Document text →
PlaySmart uses the CheapShark API to fetch real-time game deal data.

Getting Started

  1. No API key required - CheapShark is a public API
  2. No authentication needed
  3. Rate limit: ~1 request per 0.5 seconds (built into pipeline)

What You Get

  • Deal data: Title, current price, retail price, discount %, store
  • Deal ratings: Quality scores from CheapShark community
  • 90+ retailers: Steam, Epic Games Store, GOG, Fanatical, Humble Bundle, Green Man Gaming, and more
  • Real-time pricing: Updated approximately every 20 minutes

Rate Limiting

  • Pipeline includes automatic 0.5s delays between requests
  • CheapShark has generous rate limits for non-commercial use
  • Suitable for personal projects and hobby use

🚀 Getting Started

Prerequisites

  • Python 3.8+
  • pip (Python package manager)
  • Git (for version control)

Installation

  1. Clone the repository

    git clone https://github.com/yourusername/PlaySmart.git
    cd PlaySmart
  2. Create a virtual environment (recommended)

    python -m venv venv
    
    # On Windows
    venv\Scripts\activate
    
    # On macOS/Linux
    source venv/bin/activate
  3. Install dependencies

    pip install -r requirements.txt
  4. Set up environment variables (optional, CheapShark doesn't require auth)

    cp .env.example .env
    # .env file is optional for this project

📊 Running the Pipeline

The pipeline fetches fresh game deal data from CheapShark, cleans it, and enriches it with deal metrics.

Provided data →
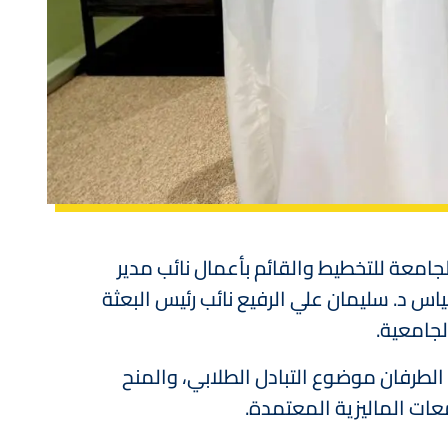
الجامعة للتخطيط والقائم بأعمال نائب مدير
اس د. سليمان علي الرفيع نائب رئيس البعثة
لجامعية.
لطرفان موضوع التبادل الطلابي، والمنح
عات الماليزية المعتمدة.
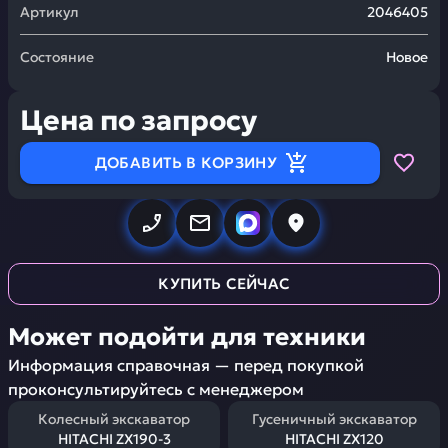
Артикул
2046405
Состояние
Новое
Цена по запросу
ДОБАВИТЬ В КОРЗИНУ
КУПИТЬ СЕЙЧАС
Может подойти для техники
Информация справочная — перед покупкой
проконсультируйтесь с менеджером
Колесный экскаватор
Гусеничный экскаватор
HITACHI ZX190-3
HITACHI ZX120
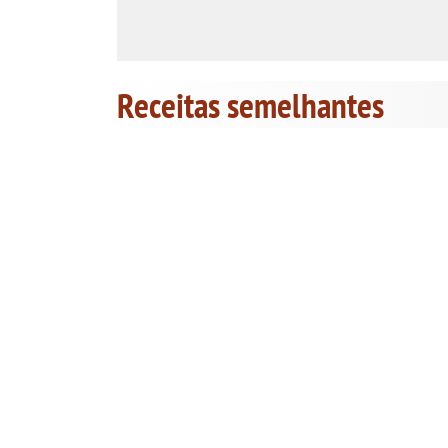
Receitas semelhantes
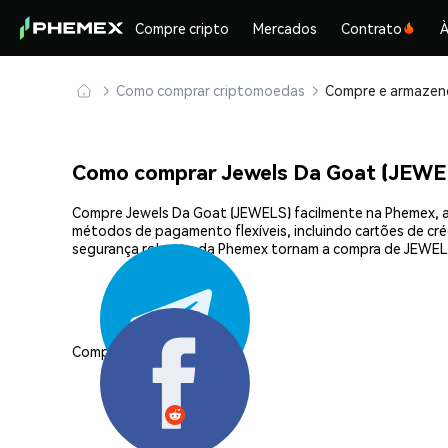
Compre cripto
Mercados
Contrato
À
Como comprar criptomoedas
Como comprar Jewels Da Goat (JEWE
Compre Jewels Da Goat (JEWELS) facilmente na Phemex, a 
métodos de pagamento flexíveis, incluindo cartões de créd
segurança robusta da Phemex tornam a compra de JEWELS
Compartilhar:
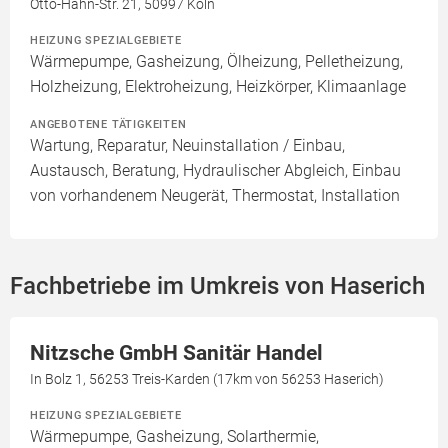
Otto-Hahn-Str. 21, 50997 Köln
HEIZUNG SPEZIALGEBIETE
Wärmepumpe, Gasheizung, Ölheizung, Pelletheizung,
Holzheizung, Elektroheizung, Heizkörper, Klimaanlage
ANGEBOTENE TÄTIGKEITEN
Wartung, Reparatur, Neuinstallation / Einbau,
Austausch, Beratung, Hydraulischer Abgleich, Einbau
von vorhandenem Neugerät, Thermostat, Installation
Fachbetriebe im Umkreis von Haserich
Nitzsche GmbH Sanitär Handel
In Bolz 1, 56253 Treis-Karden (17km von 56253 Haserich)
HEIZUNG SPEZIALGEBIETE
Wärmepumpe, Gasheizung, Solarthermie,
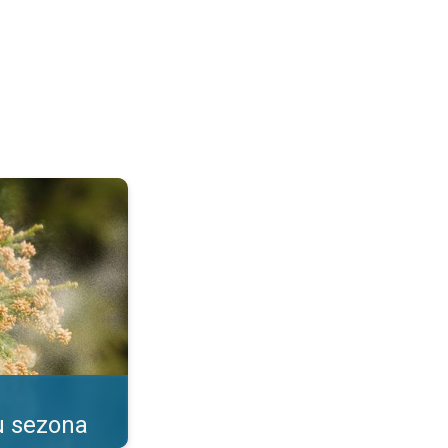
as alerģijas. . .
u sezona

Request 1 → According to the PlaySmart setup text, about how often is CheapShark pricing updated?
Request 2 → Continue the PlaySmart setup text after its final sentence.

Result 1 → Approximately every 20 minutes.

Result 2 →
Execute End-to-End Pipeline

cd pipeline
python pipeline.py

Output:

  • Raw data saved to raw_data/deals_raw_*.csv
  • Processed data saved to processed_data/deals_processed_*.csv
  • Execution logs saved to logs/pipeline_*.log
  • Summary report in processed_data/pipeline_summary.txt

What the Pipeline Does

  1. Fetches deal data - Retrieves top-rated game deals from CheapShark
  2. Transforms data:
    • Cleans and standardizes column names
    • Converts prices to numeric values
    • Calculates discount percentages
    • Categorizes deals by quality (Exceptional/Excellent/Good/Moderate/Minimal)
    • Adds timestamp metadata
  3. Sorts deals - Ranks by deal rating and discount depth
  4. Saves output - Stores both raw and processed data
  5. Generates report - Creates summary statistics

Example Output

INFO:__main__:Starting PlaySmart Game Deal Pipeline
INFO:fetch_data:Fetching game deals from CheapShark...
INFO:fetch_data:Successfully fetched 60 deals
INFO:transform:Starting game deals transformation...
INFO:transform:Calculated discount percentages
INFO:transform:Categorized deal qualities
INFO:__main__:Saved processed deals data to C:\...\processed_data\deals_processed_*.csv
INFO:__main__:PlaySmart Pipeline Completed Successfully!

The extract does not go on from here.